Prompt 113: Drachen steigen lassen
Heute war der Wind endlich stark genug. Beinahe den ganzen Herbst hatte Maria gewartet, doch all die Geduld hatte sich gelohnt. Es war ein perfekter Tag, die alten Erinnerungen wieder aufleben zu lassen, die sonst nur körperlos umherwaberten. So schnappte sich die junge Frau ihren Drachen, der seit dem ersten Herbsttag neben der Tür auf seinen Einsatz wartete, und stürmte hinaus. Jeder Schritt machte Maria mehr zum Kind und plötzlichen war der Kummer vergessen und die Welt schien nicht mehr so grau wie zuvor.

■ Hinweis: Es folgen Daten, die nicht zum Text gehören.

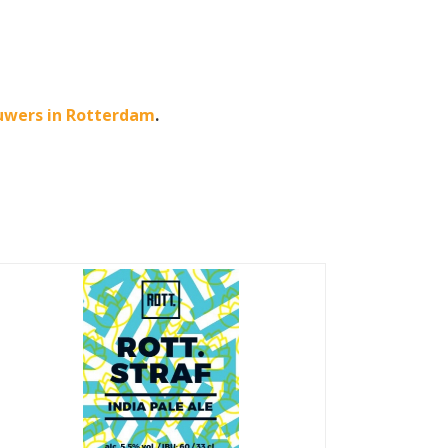
uwers in Rotterdam
.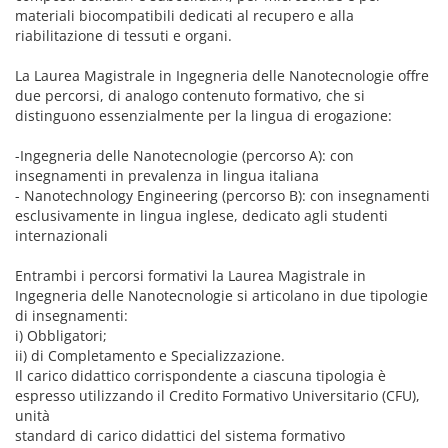
materiali biocompatibili dedicati al recupero e alla
riabilitazione di tessuti e organi.
La Laurea Magistrale in Ingegneria delle Nanotecnologie offre
due percorsi, di analogo contenuto formativo, che si
distinguono essenzialmente per la lingua di erogazione:
-Ingegneria delle Nanotecnologie (percorso A): con
insegnamenti in prevalenza in lingua italiana
- Nanotechnology Engineering (percorso B): con insegnamenti
esclusivamente in lingua inglese, dedicato agli studenti
internazionali
Entrambi i percorsi formativi la Laurea Magistrale in
Ingegneria delle Nanotecnologie si articolano in due tipologie
di insegnamenti:
i) Obbligatori;
ii) di Completamento e Specializzazione.
Il carico didattico corrispondente a ciascuna tipologia è
espresso utilizzando il Credito Formativo Universitario (CFU),
unità
standard di carico didattici del sistema formativo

Auf dem Hügel hinter dem Haus ließ Maria den Drachen in den Himmel hinaufsteigen. Der Wind ließ sie frösteln und zerrte an ihr, doch das alles nahm sie kaum wahr. Alles, woran die Blonde denken konnte, war, dass das Drachen steigen so ganz allein nicht dasselbe war wie damals, als Marias Vater noch da war. Durch die Zeit, die Vater und Tochter damals gemeinsam an diesem Ort verbracht hatten, wurde der Herbst erst lebendig.
Doch diese Zeit war vorbei. Alles, was nach dem Tod des Vaters blieb, war die Erinnerung, die heute hinauf in den Himmel getragen wurde.
Maria fragte sich, ob man überhaupt vom Himmel auf durch die Wolken sehen konnte. Doch schon im nächsten Moment kam ihr dieser Gedanke so unwichtig vor. Es zählte nur, dass die junge Frau hier war und ihren Erinnerungen nachhängen konnte. Ihr wurde erst jetzt bewusst, wie sehr sie ihren Vater vermisste. Dass er nie wieder an Marias Seite sein würde, schmerzte. Daran tat vor allem die Tatsache weh, dass man es nicht würde rückgängig machen können. Egal, was man versuchte.
Eine Weile stand die Blonde da und beobachtete den kleinen roten Drachen, wie er sich im Wind wiegte und tanzte, als wäre keine Zeit vergangen. Die Unbeschwertheit dieses alten Spielzeugs entlockte Maria sogar ein kleines Lächeln. Es war das erste seit Monaten, die noch lange vor dem Herbsteinzug trist und grau gewesen waren.
Dann riss die Schnur, die über die Jahre hinweg brüchig geworden war. Hilflos sah die junge Frau zu, wie eine neue Windböe den Drachen erfasste und immer weiter gen Himmel trug. Maria konnte nicht das Geringste tun. Das wusste sie sofort, weshalb sie nur dastand und der Erinnerungen beim Verschwinden zusah.
Die junge Frau hatte das Gefühl, dass das ein gutes Zeichen war. Sie sollte traurig sein, dass nun der alte Drachen weg war. Er war das Letzte, was ihr von ihrem Vater geblieben war. Und dennoch lächelte Maria weiterhin, als hätte die Herbstkälte es ihr ins Gesicht gemeißelt.
Die junge Frau wollte daran glauben, dass das Reißen der Schnur bedeuten sollte, dass sie den Kummer endlich vergessen sollte. Es war ungesund, tote Erinnerungen widerbeleben zu wollen. So ersparte man sich den Schmerz, der die Wunde offen hielt und die Heilung unterbrach, die eigentlich dazu diente, über den Verlust hinwegzukommen. Von heute an wollte Maria versuchen, loszulassen. So schwierig es auch werden würde. Weil ihr Vater es so wollen würde.